**WHAT THE TASK ASKS**.
For this exercise, print the listing below exactly, without its pictures.
·····
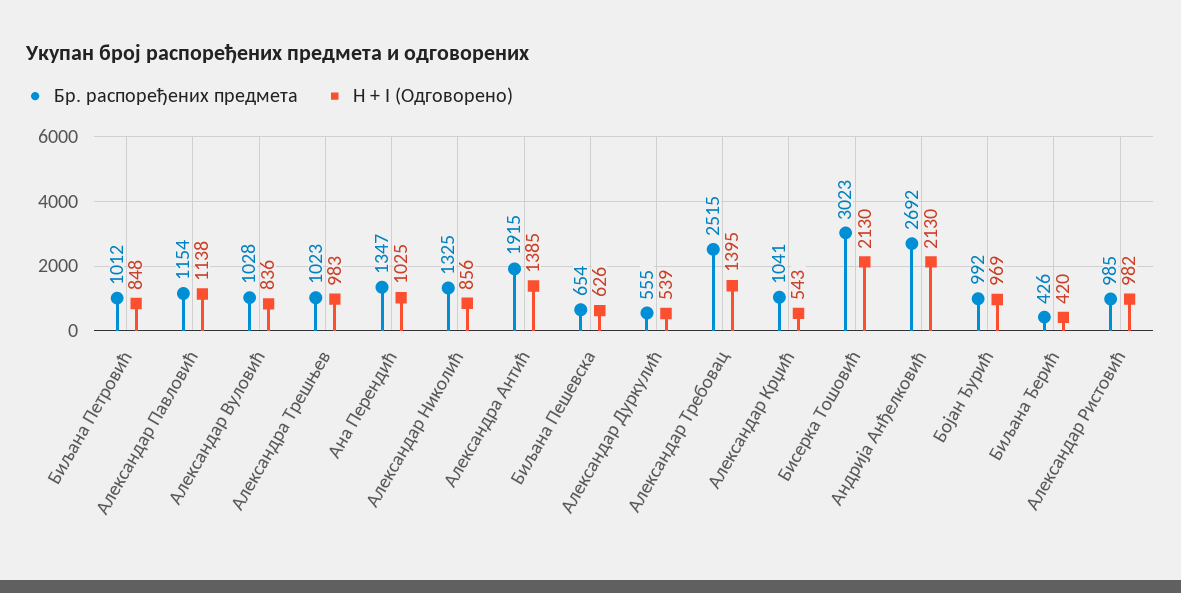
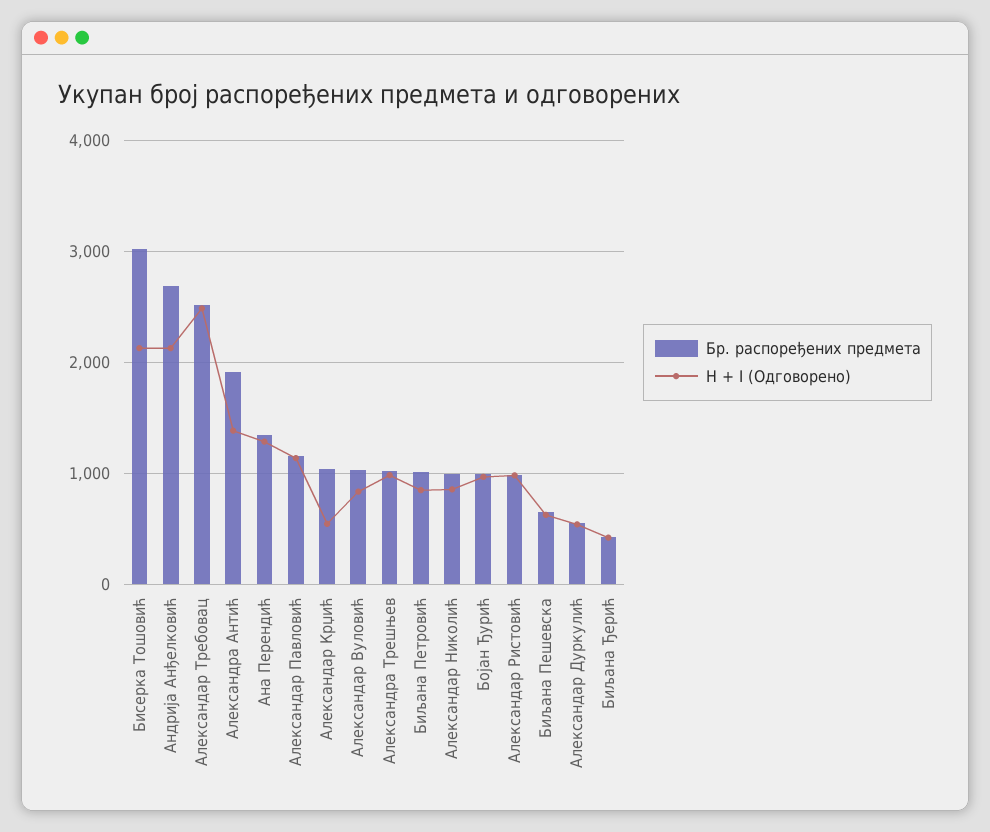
  {
    "Бр. распоређених предмета": {
      "Биљана Петровић": 1012,
      "Александар Павловић": 1154,
      "Александар Вуловић": 1028,
      "Александра Трешњев": 1023,
      "Ана Перендић": 1347,
-     "Александар Николић": 1325,
+     "Александар Николић": 1000,
      "Александра Антић": 1915,
      "Биљана Пешевска": 654,
      "Александар Дуркулић": 555,
      "Александар Требовац": 2515,
      "Александар Крџић": 1041,
      "Бисерка Тошовић": 3023,
      "Андрија Анђелковић": 2692,
      "Бојан Ђурић": 992,
      "Биљана Ђерић": 426,
      "Александар Ристовић": 985
    },
    "H + I (Одговорено)": {
      "Биљана Петровић": 848,
      "Александар Павловић": 1138,
      "Александар Вуловић": 836,
      "Александра Трешњев": 983,
-     "Ана Перендић": 1025,
+     "Ана Перендић": 1300,
      "Александар Николић": 856,
      "Александра Антић": 1385,
      "Биљана Пешевска": 626,
      "Александар Дуркулић": 539,
-     "Александар Требовац": 1395,
+     "Александар Требовац": 2500,
      "Александар Крџић": 543,
      "Бисерка Тошовић": 2130,
      "Андрија Анђелковић": 2130,
      "Бојан Ђурић": 969,
      "Биљана Ђерић": 420,
      "Александар Ристовић": 982
    }
  }

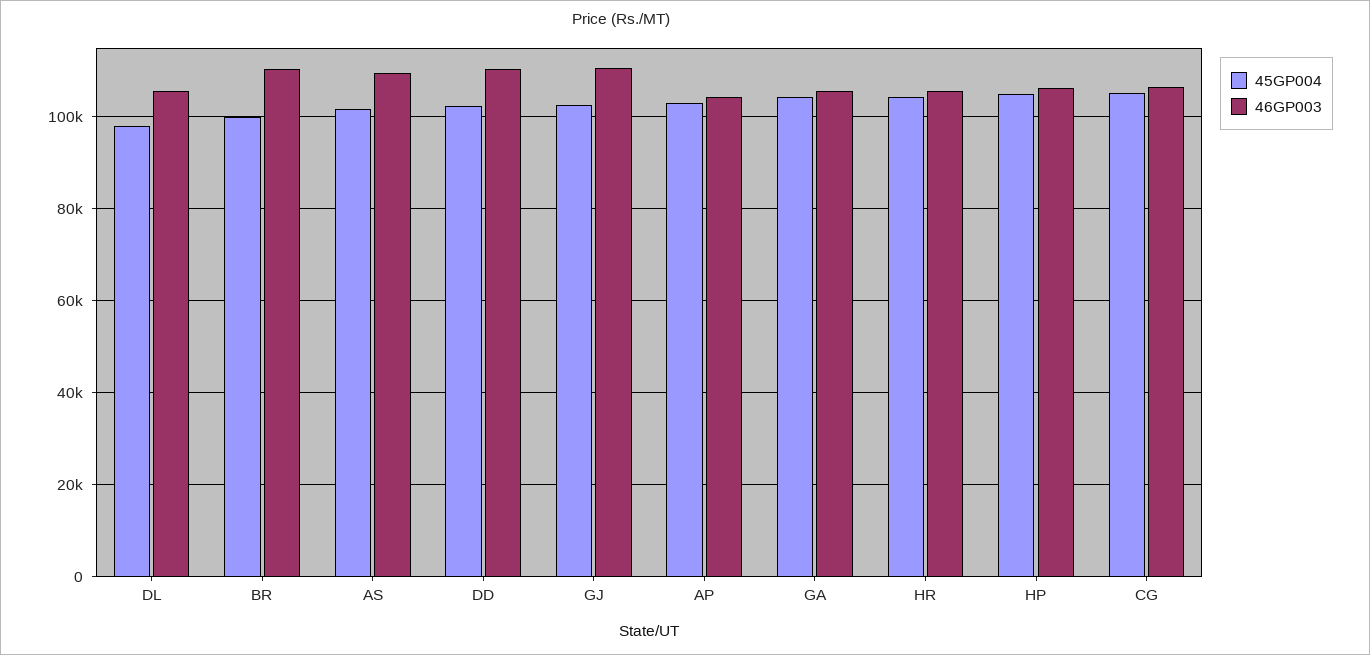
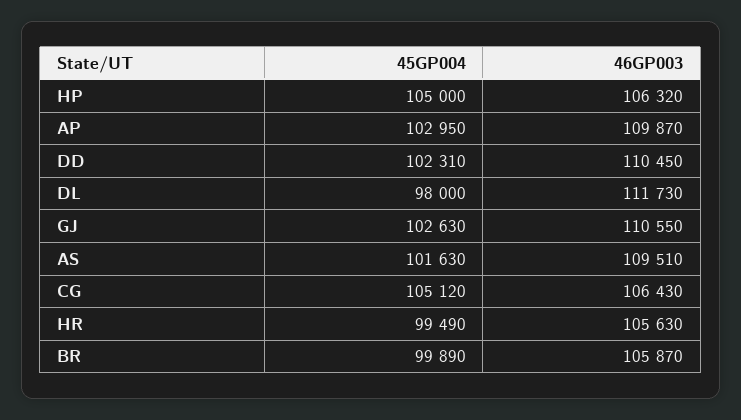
  {
    "45GP004": {
      "DL": 98000,
      "BR": 99890,
      "AS": 101630,
      "DD": 102310,
      "GJ": 102630,
      "AP": 102950,
-     "GA": 104000,
-     "HR": 104000,
+     "HR": 99490,
      "HP": 105000,
      "CG": 105120
    },
    "46GP003": {
-     "DL": 106000,
+     "DL": 111730,
-     "BR": 110000,
+     "BR": 105870,
      "AS": 109510,
      "DD": 110450,
      "GJ": 110550,
-     "AP": 104000,
+     "AP": 109870,
-     "GA": 106000,
      "HR": 105630,
      "HP": 106320,
      "CG": 106430
    }
  }

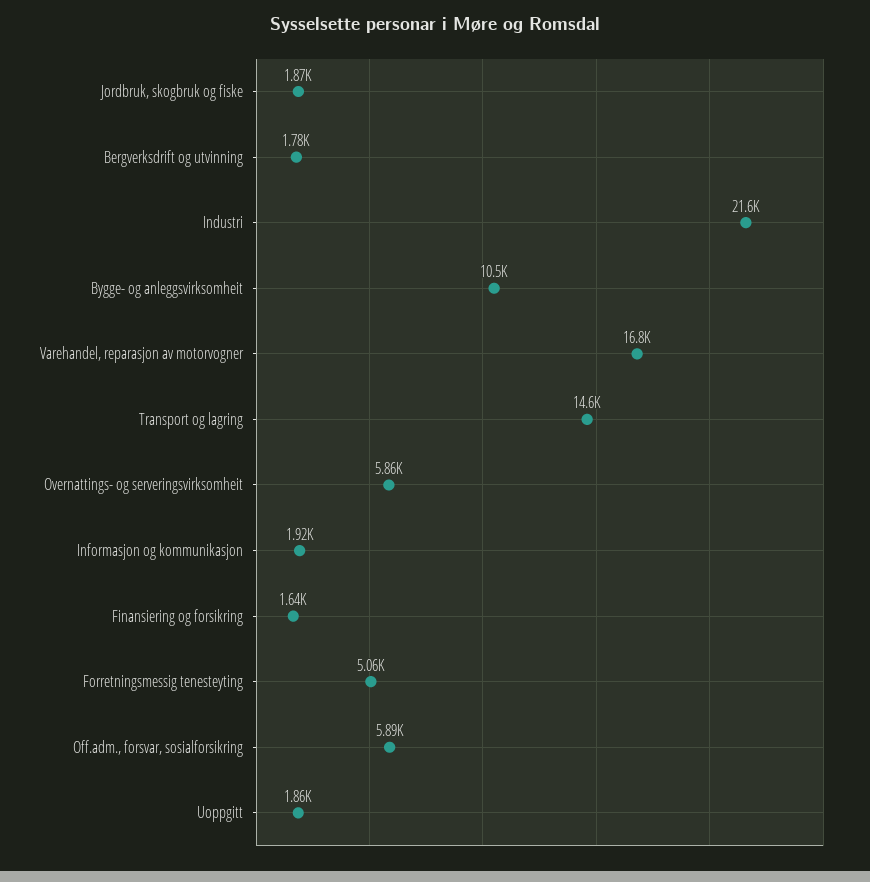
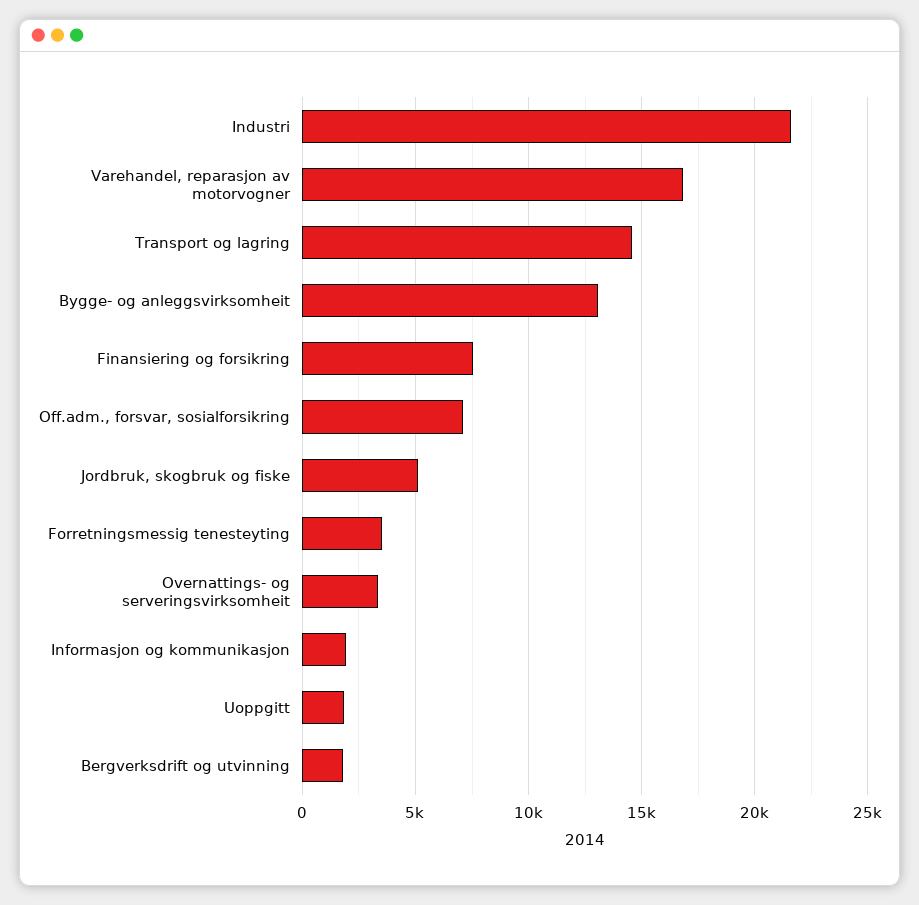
  {
-   "Jordbruk, skogbruk og fiske": 1870,
+   "Jordbruk, skogbruk og fiske": 5000,
    "Bergverksdrift og utvinning": 1780,
    "Industri": 21600,
-   "Bygge- og anleggsvirksomheit": 10500,
+   "Bygge- og anleggsvirksomheit": 13000,
    "Varehandel, reparasjon av motorvogner": 16800,
    "Transport og lagring": 14600,
-   "Overnattings- og serveringsvirksomheit": 5860,
+   "Overnattings- og serveringsvirksomheit": 3500,
    "Informasjon og kommunikasjon": 1920,
-   "Finansiering og forsikring": 1640,
+   "Finansiering og forsikring": 7500,
-   "Forretningsmessig tenesteyting": 5060,
+   "Forretningsmessig tenesteyting": 3500,
-   "Off.adm., forsvar, sosialforsikring": 5890,
+   "Off.adm., forsvar, sosialforsikring": 7000,
    "Uoppgitt": 1860
  }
·····
**REPLY**.
  {
    "Бр. распоређених предмета": {
      "Биљана Петровић": 1012,
      "Александар Павловић": 1154,
      "Александар Вуловић": 1028,
      "Александра Трешњев": 1023,
      "Ана Перендић": 1347,
-     "Александар Николић": 1325,
+     "Александар Николић": 1000,
      "Александра Антић": 1915,
      "Биљана Пешевска": 654,
      "Александар Дуркулић": 555,
      "Александар Требовац": 2515,
      "Александар Крџић": 1041,
      "Бисерка Тошовић": 3023,
      "Андрија Анђелковић": 2692,
      "Бојан Ђурић": 992,
      "Биљана Ђерић": 426,
      "Александар Ристовић": 985
    },
    "H + I (Одговорено)": {
      "Биљана Петровић": 848,
      "Александар Павловић": 1138,
      "Александар Вуловић": 836,
      "Александра Трешњев": 983,
-     "Ана Перендић": 1025,
+     "Ана Перендић": 1300,
      "Александар Николић": 856,
      "Александра Антић": 1385,
      "Биљана Пешевска": 626,
      "Александар Дуркулић": 539,
-     "Александар Требовац": 1395,
+     "Александар Требовац": 2500,
      "Александар Крџић": 543,
      "Бисерка Тошовић": 2130,
      "Андрија Анђелковић": 2130,
      "Бојан Ђурић": 969,
      "Биљана Ђерић": 420,
      "Александар Ристовић": 982
    }
  }

  {
    "45GP004": {
      "DL": 98000,
      "BR": 99890,
      "AS": 101630,
      "DD": 102310,
      "GJ": 102630,
      "AP": 102950,
-     "GA": 104000,
-     "HR": 104000,
+     "HR": 99490,
      "HP": 105000,
      "CG": 105120
    },
    "46GP003": {
-     "DL": 106000,
+     "DL": 111730,
-     "BR": 110000,
+     "BR": 105870,
      "AS": 109510,
      "DD": 110450,
      "GJ": 110550,
-     "AP": 104000,
+     "AP": 109870,
-     "GA": 106000,
      "HR": 105630,
      "HP": 106320,
      "CG": 106430
    }
  }

  {
-   "Jordbruk, skogbruk og fiske": 1870,
+   "Jordbruk, skogbruk og fiske": 5000,
    "Bergverksdrift og utvinning": 1780,
    "Industri": 21600,
-   "Bygge- og anleggsvirksomheit": 10500,
+   "Bygge- og anleggsvirksomheit": 13000,
    "Varehandel, reparasjon av motorvogner": 16800,
    "Transport og lagring": 14600,
-   "Overnattings- og serveringsvirksomheit": 5860,
+   "Overnattings- og serveringsvirksomheit": 3500,
    "Informasjon og kommunikasjon": 1920,
-   "Finansiering og forsikring": 1640,
+   "Finansiering og forsikring": 7500,
-   "Forretningsmessig tenesteyting": 5060,
+   "Forretningsmessig tenesteyting": 3500,
-   "Off.adm., forsvar, sosialforsikring": 5890,
+   "Off.adm., forsvar, sosialforsikring": 7000,
    "Uoppgitt": 1860
  }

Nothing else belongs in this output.